Contributing Factors:

  • New engineer on-call without proper training
  • No incident response runbooks
  • No escalation procedures
  • On-call rotation too frequent for small team
  • No post-incident support or debrief

Fix & Mitigation

Immediate Fix:

  1. Corrected the issue: Increased database connection pool size
  2. Service recovered: Back online after 2 hours
  3. Post-incident review: Identified on-call fatigue as root cause

Long-Term Improvements:

  1. On-Call Practices:

    • Changed rotation to 1 week on-call every 6 weeks (more rest)
    • Added primary and secondary on-call (backup support)
    • Added on-call training for new engineers
    • Added on-call compensation (extra PTO days)
  2. Incident Response:

    • Created runbooks for common incidents
    • Added escalation procedures (when to call senior engineer)
    • Added incident response training
    • Added "stop and think" checklist before major actions
  3. Team Health:

    • Added post-incident debriefs (blameless)
    • Added on-call fatigue monitoring
    • Added mental health support
    • Added on-call rotation feedback process
  4. Process Improvements:

    • Required runbook review before on-call
    • Added "test" environment for incident response practice
    • Created incident response playbook
    • Added on-call handoff procedures

Architecture After Fix

Key Changes:

  • Primary and secondary on-call rotation
  • Incident response runbooks
  • Escalation procedures
  • On-call training and support

Key Lessons

  1. On-call fatigue is real: Tired engineers make mistakes. Ensure adequate rest and rotation.

  2. Provide guidance: Runbooks and incident response procedures help engineers make better decisions under stress.

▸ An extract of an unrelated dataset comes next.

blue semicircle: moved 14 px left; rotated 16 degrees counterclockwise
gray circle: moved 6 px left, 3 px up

  3. Know when to escalate: Engineers should know when to call for help, not try to fix everything alone.

  4. Support your team: Post-incident debriefs, mental health support, and compensation matter.

  5. Learn from incidents: Every incident is a learning opportunity. Review and improve processes.


Interview Takeaways

Common Questions:

  • "How do you handle on-call?"
  • "What is on-call fatigue?"
  • "How do you prevent incidents?"

What Interviewers Are Looking For:

  • Understanding of on-call practices
  • Knowledge of incident response
  • Awareness of team health
  • Experience with process improvement

What a Senior Engineer Would Do Differently

From the Start:

  1. Better on-call rotation: More rest between on-call weeks
  2. Provide runbooks: Clear guidance for common incidents
  3. Add escalation procedures: Know when to call for help
  4. Train new engineers: On-call training before going on-call
  5. Support team health: Mental health support, compensation, debriefs

The Real Lesson: Taking care of your team is as important as taking care of your systems. On-call fatigue leads to mistakes, which lead to longer outages.


FAQs

Q: What is on-call fatigue?

A: On-call fatigue is exhaustion and stress from being on-call, especially when woken up frequently or dealing with stressful incidents. It leads to poor decision-making and mistakes.

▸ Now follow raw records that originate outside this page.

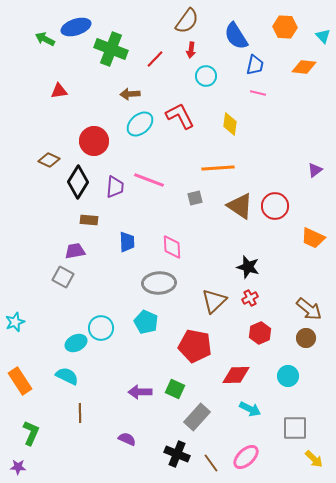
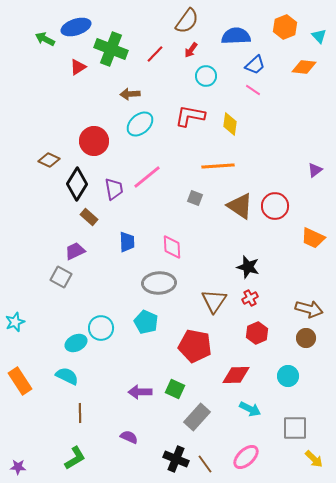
orange hexagon at (285, 27): rotated 25 degrees counterclockwise
blue semicircle at (236, 36): rotated 120 degrees clockwise
cyan triangle at (323, 36): moved 4 px left
red arrow at (191, 50): rotated 28 degrees clockwise
red line at (155, 59): moved 5 px up
blue trapezoid at (255, 65): rotated 35 degrees clockwise
red triangle at (59, 91): moved 19 px right, 24 px up; rotated 24 degrees counterclockwise
pink line at (258, 93): moved 5 px left, 3 px up; rotated 21 degrees clockwise
red L-shape at (180, 116): moved 10 px right; rotated 52 degrees counterclockwise
orange line at (218, 168): moved 2 px up
pink line at (149, 180): moved 2 px left, 3 px up; rotated 60 degrees counterclockwise
black diamond at (78, 182): moved 1 px left, 2 px down
purple trapezoid at (115, 187): moved 1 px left, 2 px down; rotated 15 degrees counterclockwise
gray square at (195, 198): rotated 35 degrees clockwise
brown rectangle at (89, 220): moved 3 px up; rotated 36 degrees clockwise
purple trapezoid at (75, 251): rotated 15 degrees counterclockwise
gray square at (63, 277): moved 2 px left
brown triangle at (214, 301): rotated 12 degrees counterclockwise
brown arrow at (309, 309): rotated 24 degrees counterclockwise
red hexagon at (260, 333): moved 3 px left
green L-shape at (31, 433): moved 44 px right, 25 px down; rotated 35 degrees clockwise
purple semicircle at (127, 439): moved 2 px right, 2 px up
black cross at (177, 454): moved 1 px left, 5 px down
brown line at (211, 463): moved 6 px left, 1 px down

Q: How do you prevent on-call fatigue?

A: Ensure adequate rest between on-call weeks, provide runbooks and guidance, add backup on-call support, compensate on-call time, and provide mental health support.

Q: How do you handle on-call for a small team?

A: Use longer rotation cycles (more rest), add primary and secondary on-call, provide clear runbooks, and know when to escalate to external support.

Q: What should be in an incident response runbook?

A: Common incidents, step-by-step resolution procedures, escalation contacts, rollback procedures, and "stop and think" checklists before major actions.

Q: When should you escalate an incident?

A: Escalate when you're unsure of the fix, when the incident is getting worse, when you're tired or stressed, or when the incident exceeds SLA.

Q: How do you support engineers after incidents?

A: Hold blameless post-incident reviews, provide mental health support, recognize their effort, and learn from incidents to improve processes.

Q: Should on-call be compensated?

A: Yes. On-call is additional work and stress. Compensate with extra PTO, bonuses, or reduced regular work hours. This shows you value your team's time and health.